IT & MEDIA - P2P SOFTWARE. Microsoft to Acquire Skype, No Changes in Estonian Co's

08 Jun 2011 • by Natalie Aster

The NASDAQ-listed software giant Microsoft has agreed to acquire the global leading Internet communications company Skype for USD 8.5bn. Until the deal gets regulatory approval from respective authorities in the US and the EU, there will be no changes expected in the Estonian units of both companies.

According to Rain Laane, head of Microsoft Estonia, getting the deal approved may take as long as three to six months. "Up until the date of approval, it is possible to make all kind of plans, but it would be too early to execute any of them as well as reveal them to the public," he says to news2biz.

Microsoft Estonia had 20 people on its payroll in the end of 2009; the company posted a turnover of EUR 3.6m and a net profit of EUR 0.3m in the same year. Skype, whose P2P communication software was originally designed by a team of Estonian engineers, has a far larger representation in Estonia. Skype Technologies, the firm's R&D unit, employed 336 in its Tallinn office in the end of 2009. The company's turnover reached EUR 27.7m in 2009 and profit – EUR 2.3m.

"Until the deal is approved, the Estonian units of both companies continue their everyday work without any changes," says Laane. "This is the information that I have today."

"Personally, I think that more developers should be added to Skype's development team in Estonia. However, it could be difficult due to the shortage of IT talents in Estonia," he adds. "Hence, it is possible that we should negotiate with authorities in order to get a permission to import highly qualified IT staff from abroad in some volume."

Skype Technologies was also visited by Steve Ballmer, Microsoft's CEO and his colleague at Skype, Tony Bates after the deal was announced – the step accenting the importance of Skype's development unit in Estonia. Whether Microsoft's boss liked it what he saw, remains secret, though.

Sten Tamkivi, CEO of Skype Technologies, evades a direct response to news2biz' questions about the unit's future in his e-mailed answers.

"From our largest engineering centre in Estonia to offices in Singapore, Palo Alto, Prague, London, Luxembourg and Stockholm, Skype's worldwide network of offices is crucial to our DNA and strategy as a global company," he says. "Our users are everywhere and our global office, team and talent footprint will continue to reflect that, across timezones, cultures and languages."

"As we enter a new chapter in the book of Skype as a new division at Microsoft, new storylines and subplots will naturally emerge," he adds. "But Skype and the great things it stands for will continue their march to create the future of real-time communication."
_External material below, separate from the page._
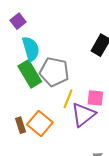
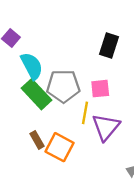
pink square: (95, 98) -> (100, 89), moved
brown rectangle: (21, 125) -> (37, 140), moved

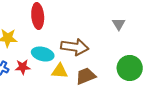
Skype boasts of having 170m connected users in 2010; in last year, 207bn minutes of voice and video conversations were exchanged via its software.

Founded in 2003, Skype was acquired in September 2005 by eBay for USD 2.6bn (see no 196 page 10), who sold 65% of the company to a group of investors led by the investment firm Silver Lake in November 2009 for USD 2bn. Although eBay largely failed in integrating Skype to its existing operations as well as making Skype profitable, it still managed to pocket some extra in the recent deal in comparison to the 2003 sale.
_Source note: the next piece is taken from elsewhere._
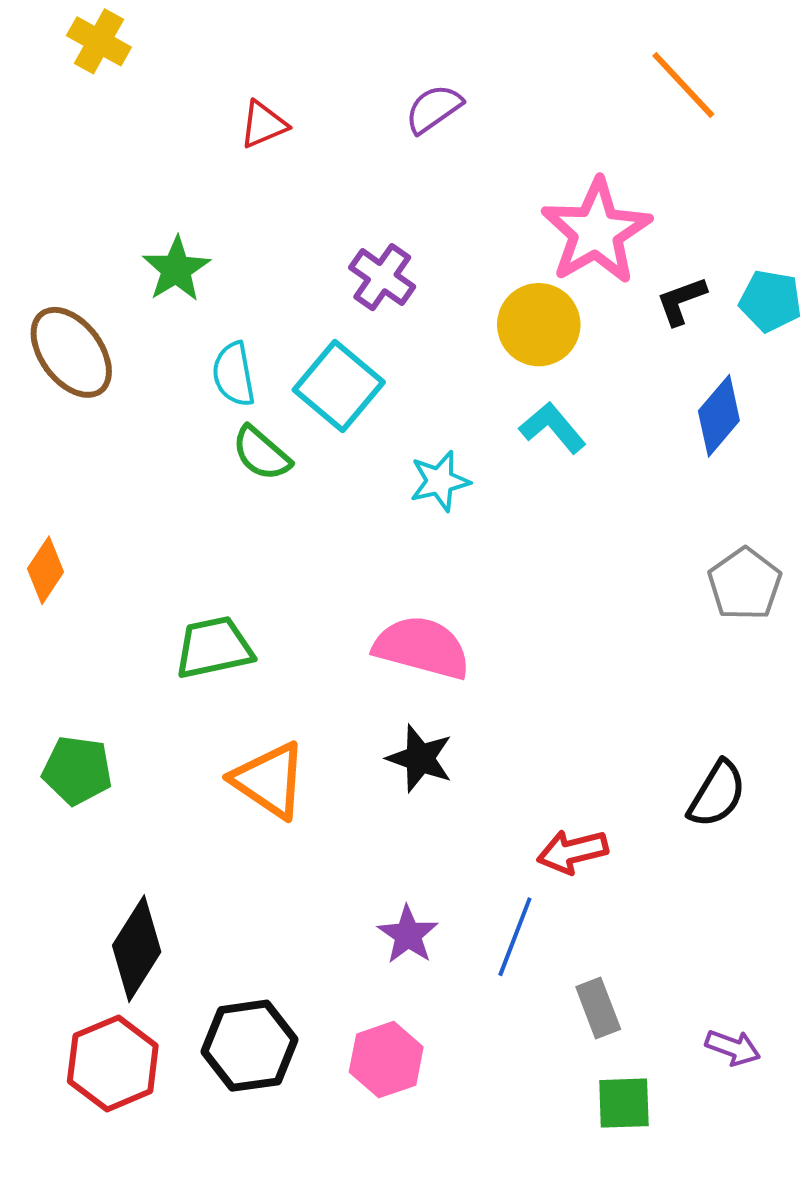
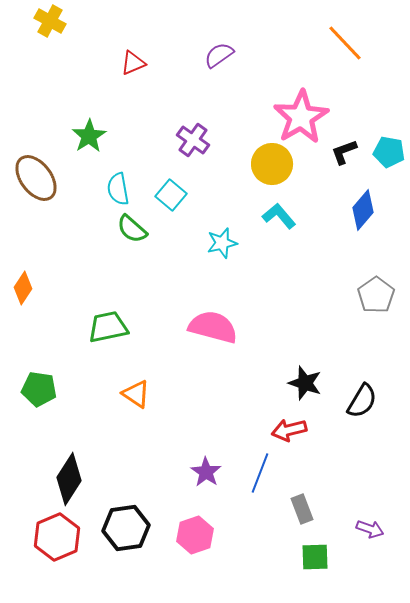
cyan square: (339, 386) -> (171, 195), size x0.7
black star: (420, 758) -> (305, 383), moved
orange triangle: (269, 780) -> (136, 394), size x0.7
Skype's original developers from Estonia – Toivo Annus, Jaan Tallinn, Ahti Heinla and Priit Kasesalu – earned EUR 100m with the 2003 sale as minor shareholders, and started to invest in different startups via their holding Ambient Sound Investments (see no 249 page 4).

Microsoft opened its Estonian office in 2003 as well. Before that, since 1999, the Riga office of Microsoft was responsible for operations in the whole of the Baltics.